------ PASSAGE SHOWN ------

Confidential social work files were lost after being dropped in a car park in Dumfries last week.

The incident was the third security breach at Dumfries and Galloway Council since March 2011.

The authority said its new policy would provide extra safeguards for the information which it holds.

The social work files were found by tourists who handed them in to police.

The incident has been reported to Scotland's Information Commissioner.

Earlier this year, the council accidentally sent contact details of more than 2,000 childminders to child care groups in the region.

Last year the salary details of about 900 council staff were inadvertently released and later posted online by a third party website.

Director of social work John Alexander said he had already put arrangements in place to ensure there could be no repeat of the latest incident.

Start Quote

The frequency with which this council is having to report itself to the Information Commissioner is becoming an embarrassment”

End Quote Councillor Ronnie Nicholson

"I can confirm that a social worker dropped a file containing case information in the social work car park on Irish Street in Dumfries," he said.

"The file was next to the staff member's car close to the social work building.

"The social worker found the file was missing within five minutes and recovered it from the police station within 20 minutes."

Deputy council leader Brian Collins said such incidents were "exactly" the reason why the council had agreed its new policy.

"Whilst such plans minimise the risk of a data breach, we can never eliminate human error entirely," he said.

------

» **WORK INSTRUCTION 1**
Using the Dumfries data breach article, decide whether each statement is true and back each yes or no with the exact deciding words: (a) Tourists found the social work files. (b) The salary details of about 900 council staff were released earlier this year. (c) The social worker noticed the file was missing within five minutes.
» **WORK INSTRUCTION 2**
Answer from the Dumfries data breach article:
(a) In which street's car park was the file dropped?
(b) How many childminders had their contact details sent out?
(c) Who is the deputy council leader?
» **WORK INSTRUCTION 3**
Extend the Dumfries data breach article by a few sentences, picking up after its final quote.
The material after the Dumfries data breach article has no connection to it.

------ DATASET SECTION ------

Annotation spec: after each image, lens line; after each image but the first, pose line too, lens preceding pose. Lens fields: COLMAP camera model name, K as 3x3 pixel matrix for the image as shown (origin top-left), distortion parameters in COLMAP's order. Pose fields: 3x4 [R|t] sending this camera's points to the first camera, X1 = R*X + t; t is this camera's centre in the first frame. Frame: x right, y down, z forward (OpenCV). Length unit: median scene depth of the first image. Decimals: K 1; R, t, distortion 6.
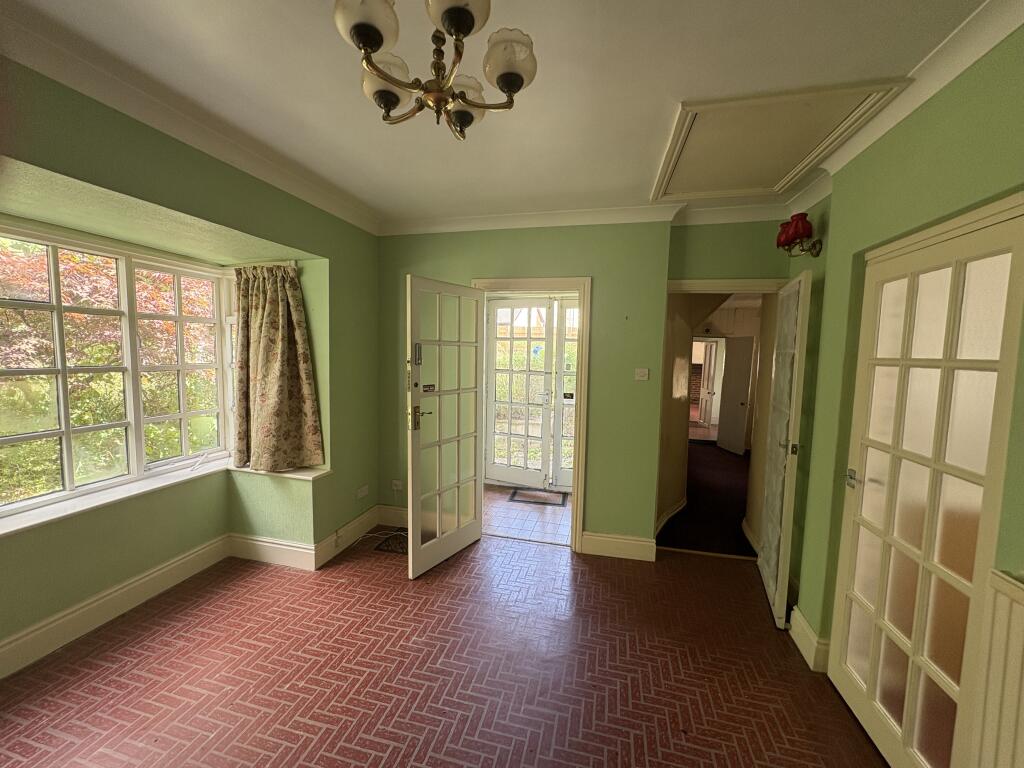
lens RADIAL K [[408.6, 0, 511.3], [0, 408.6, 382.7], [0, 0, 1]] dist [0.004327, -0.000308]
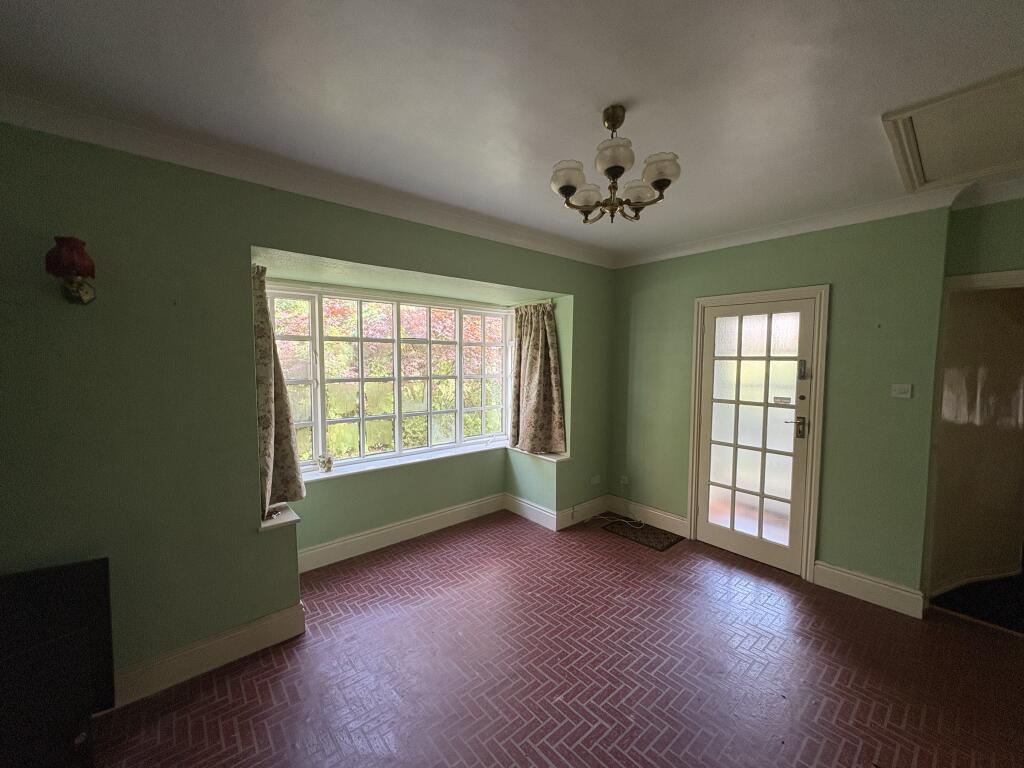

------

» **OUTPUT 1**
(a) Yes: "The social work files were found by tourists who handed them in to police."
(b) No: "Last year the salary details of about 900 council staff were inadvertently released"
(c) Yes: "The social worker found the file was missing within five minutes"

» **OUTPUT 2**
(a) Irish Street, in Dumfries.
(b) More than 2,000.
(c) Brian Collins.

» **OUTPUT 3**
"We can always learn from such incidents and social work will be checking procedures to see what can be done to make further improvements and make personal data even more secure.

"As far as this incident is concerned, it will be the subject of a report to the Information Commissioner who will determine what action, if any, is to be taken."

However, local Labour politicians said the policy was "already out of date", having been written before the most recent incidents.

Group leader Ronnie Nicholson said: "Leaks of the public's personal information are becoming endemic within this council.

"Council leaders need to get a grip or local people will wonder whether the council can be trusted with any confidential and sensitive information they hold."

He said it showed the ruling Conservative/SNP coalition was "learning nothing" from previous problems.

"The frequency with which this council is having to report itself to the Information Commissioner is becoming an embarrassment," he added.